LLM prompt and workflow evaluation template
Use this template to test whether an LLM workflow is reliable enough for a real pilot.
Evaluation dimensions
The goal is not a perfect prompt. The goal is a workflow that behaves predictably enough for human-reviewed use.
- Task success
- Evidence quality
- Latency
- Reviewer acceptance
- Fallback behavior
- Audit logging
What to test
Evaluate the whole workflow, not just the prompt text. The prompt may be fine while the retrieval, data shape, UI, or review path is weak.
- Representative examples
- Edge cases
- Bad input
- Missing source evidence
- Reviewer corrections
What to measure
A useful evaluation has a small test set, expected behavior, reviewer notes, and a decision about whether the workflow is ready for a pilot.
- Pass/fail criteria
- Accepted with edit
- Rejected output
- Latency range
- Fallback rate
Evaluation template output
- Test set: Representative examples, edge cases, and known failure cases.

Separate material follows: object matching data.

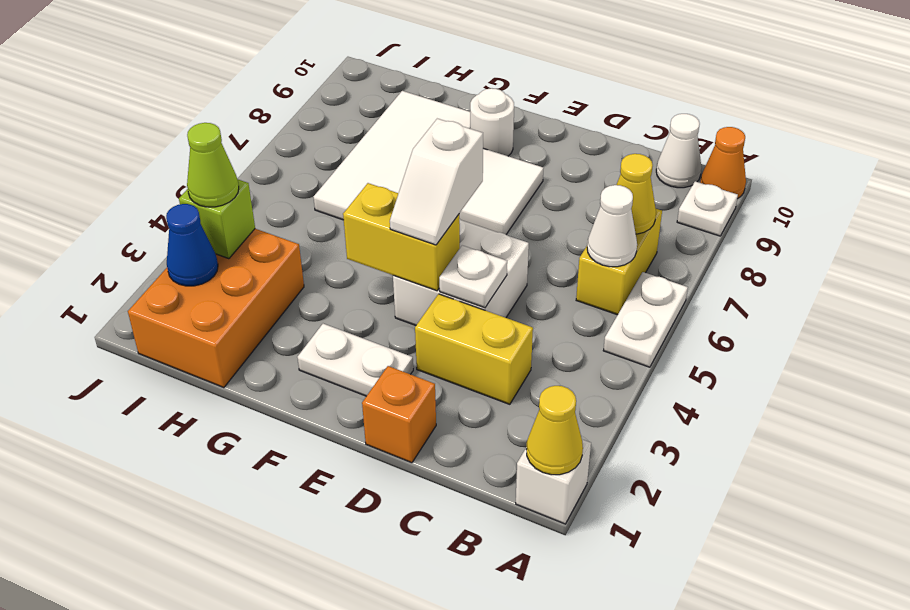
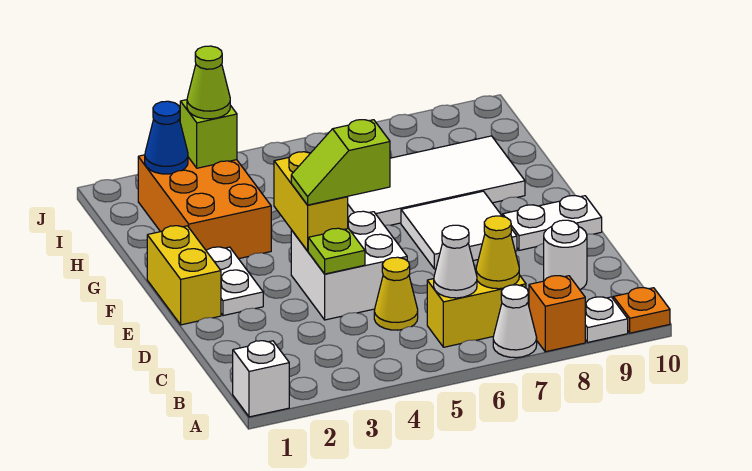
yellow cone A1 level 2 -> yellow cone C5 level 1
white plate A5:A6 level 1 -> white plate E9:E10 level 1
orange cone A10 level 1 -> orange plate A10 level 1
white cone B10 level 1 -> white cone A7 level 1
yellow brick C3:D3 level 1 -> yellow brick E1:F1 level 1
orange brick D1 level 1 -> orange brick A8 level 1
white plate D4 level 2 -> lime plate D4 level 2
white slope E4:E5 level 3 top 5 -> lime slope E4:E5 level 3 top 5
white round brick F9 level 1 -> white round brick C9 level 1
orange brick H1:I3 level 1 -> orange brick G2:I3 level 1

- Scoring rubric: Criteria for success, evidence quality, reviewer effort, and fallback behavior.
- Result log: Outputs, reviewer notes, accepted edits, rejected responses, and prompt versions.
- Pilot gate: A recommendation to pilot, revise, narrow, or stop the workflow.
Preguntas frecuentes
- How many examples do we need?
- Start small: 20-50 representative cases can reveal many workflow problems before a larger evaluation.
- Should evaluation include latency?
- Yes. A correct answer that is too slow may still fail as a product workflow.